Another option (probably too radical for most executives) is to replace the traditional linear roadmap with a Master Backlog, or strategic level representation of your product priorities for the next 12-18months. After all, Agile teams work to backlogs so the Product Manager is continually reconciling the ‘stacked’ backlog view of product priorities with the linear view of the roadmap when communicating outward. In more progressive environments, where uncertainty is accepted, the discussion centres around prioritisation rather than timing and, for this reason, a Master Backlog can provide the most accurate (and useful) representation of a product’s future.
The Master Backlog can still show indicative dates but is mainly a representation of the business priorities, which can be easily rearranged (or changed) as events unfold during the year.
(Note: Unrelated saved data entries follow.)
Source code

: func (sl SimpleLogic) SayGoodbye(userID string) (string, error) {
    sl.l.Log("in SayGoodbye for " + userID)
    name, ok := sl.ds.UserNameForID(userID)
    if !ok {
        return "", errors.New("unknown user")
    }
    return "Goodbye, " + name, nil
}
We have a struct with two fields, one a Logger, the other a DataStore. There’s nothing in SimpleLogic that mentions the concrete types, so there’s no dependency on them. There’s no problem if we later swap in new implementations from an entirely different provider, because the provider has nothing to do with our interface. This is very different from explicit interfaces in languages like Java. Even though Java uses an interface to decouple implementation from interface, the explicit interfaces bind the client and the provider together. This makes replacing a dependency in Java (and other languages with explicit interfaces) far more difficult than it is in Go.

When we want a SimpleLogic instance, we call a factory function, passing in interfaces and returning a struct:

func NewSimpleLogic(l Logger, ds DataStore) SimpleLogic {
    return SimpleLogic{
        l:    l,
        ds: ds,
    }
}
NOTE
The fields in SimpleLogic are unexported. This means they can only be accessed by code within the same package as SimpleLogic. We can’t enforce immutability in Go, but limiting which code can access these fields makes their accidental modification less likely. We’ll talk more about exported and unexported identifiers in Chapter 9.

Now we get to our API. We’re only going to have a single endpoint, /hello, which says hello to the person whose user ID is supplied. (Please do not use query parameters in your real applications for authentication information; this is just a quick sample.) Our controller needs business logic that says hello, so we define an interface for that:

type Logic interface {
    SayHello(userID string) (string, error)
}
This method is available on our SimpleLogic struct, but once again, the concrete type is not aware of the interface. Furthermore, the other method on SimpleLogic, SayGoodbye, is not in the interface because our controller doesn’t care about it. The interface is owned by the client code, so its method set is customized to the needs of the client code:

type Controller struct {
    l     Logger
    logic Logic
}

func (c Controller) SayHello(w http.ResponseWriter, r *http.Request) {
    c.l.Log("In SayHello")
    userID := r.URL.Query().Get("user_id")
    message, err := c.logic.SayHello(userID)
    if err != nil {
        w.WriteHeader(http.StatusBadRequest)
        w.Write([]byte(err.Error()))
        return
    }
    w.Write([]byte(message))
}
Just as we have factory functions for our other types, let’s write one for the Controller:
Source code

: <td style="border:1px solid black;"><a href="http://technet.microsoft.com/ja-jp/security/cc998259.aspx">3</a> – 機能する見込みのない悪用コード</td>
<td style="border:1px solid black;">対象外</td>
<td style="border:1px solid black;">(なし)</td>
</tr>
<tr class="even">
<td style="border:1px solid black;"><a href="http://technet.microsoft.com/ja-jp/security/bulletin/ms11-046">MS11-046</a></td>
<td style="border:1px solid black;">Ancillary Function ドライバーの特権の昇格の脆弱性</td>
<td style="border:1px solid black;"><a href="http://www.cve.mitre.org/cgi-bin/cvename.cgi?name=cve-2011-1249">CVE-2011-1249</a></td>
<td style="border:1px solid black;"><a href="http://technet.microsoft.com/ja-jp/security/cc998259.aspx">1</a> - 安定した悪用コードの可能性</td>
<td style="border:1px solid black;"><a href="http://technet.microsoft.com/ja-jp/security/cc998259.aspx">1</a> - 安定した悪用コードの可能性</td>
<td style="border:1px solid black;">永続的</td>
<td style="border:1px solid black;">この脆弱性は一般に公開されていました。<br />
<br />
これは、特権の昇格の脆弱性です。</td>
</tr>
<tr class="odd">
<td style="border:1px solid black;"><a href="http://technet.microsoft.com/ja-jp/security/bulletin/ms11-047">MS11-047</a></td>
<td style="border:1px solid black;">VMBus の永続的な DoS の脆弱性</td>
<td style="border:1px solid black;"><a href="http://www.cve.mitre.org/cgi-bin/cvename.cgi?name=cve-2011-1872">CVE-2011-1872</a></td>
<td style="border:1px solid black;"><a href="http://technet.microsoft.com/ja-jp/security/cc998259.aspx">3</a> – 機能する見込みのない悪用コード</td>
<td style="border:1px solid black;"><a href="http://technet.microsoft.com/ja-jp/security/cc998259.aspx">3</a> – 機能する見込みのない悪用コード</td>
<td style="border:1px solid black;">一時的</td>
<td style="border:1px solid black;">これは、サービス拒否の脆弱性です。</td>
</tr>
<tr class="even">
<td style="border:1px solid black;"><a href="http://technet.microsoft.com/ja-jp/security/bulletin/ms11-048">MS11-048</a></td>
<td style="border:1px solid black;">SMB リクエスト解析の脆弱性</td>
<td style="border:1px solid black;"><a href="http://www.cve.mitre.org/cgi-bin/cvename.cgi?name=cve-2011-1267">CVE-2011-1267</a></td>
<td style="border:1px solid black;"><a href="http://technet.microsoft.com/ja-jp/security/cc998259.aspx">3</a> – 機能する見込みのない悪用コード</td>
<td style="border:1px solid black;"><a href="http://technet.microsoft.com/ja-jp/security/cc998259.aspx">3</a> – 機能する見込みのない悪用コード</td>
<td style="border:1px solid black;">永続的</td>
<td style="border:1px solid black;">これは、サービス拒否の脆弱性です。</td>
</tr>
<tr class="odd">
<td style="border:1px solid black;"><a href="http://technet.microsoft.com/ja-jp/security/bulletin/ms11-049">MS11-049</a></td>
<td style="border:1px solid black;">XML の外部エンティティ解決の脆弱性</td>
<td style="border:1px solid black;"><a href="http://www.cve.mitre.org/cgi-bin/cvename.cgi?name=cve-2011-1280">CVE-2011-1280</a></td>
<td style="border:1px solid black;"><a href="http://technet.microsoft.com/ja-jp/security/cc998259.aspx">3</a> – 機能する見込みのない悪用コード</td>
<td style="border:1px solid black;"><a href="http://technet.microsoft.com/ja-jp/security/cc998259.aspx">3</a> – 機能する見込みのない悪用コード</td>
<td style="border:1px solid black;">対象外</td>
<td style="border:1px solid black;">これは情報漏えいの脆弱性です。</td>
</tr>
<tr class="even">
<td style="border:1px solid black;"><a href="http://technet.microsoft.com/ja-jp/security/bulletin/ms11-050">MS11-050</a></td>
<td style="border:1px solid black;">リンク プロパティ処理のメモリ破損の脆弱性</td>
Steve Blank wrote in May that ‘the Lean Startup is changing everything.’ He meant that the principles of Lean thinking extend well beyond startups and may, in fact, be most relevant to established corporations who need to adapt to theAge of Speed and Uncertainty which digital technologies have brought about. These new tools, by their concise and fluid nature, are better suited (and far less onerous) than the misleading financial projections and delivery plans of yesteryear.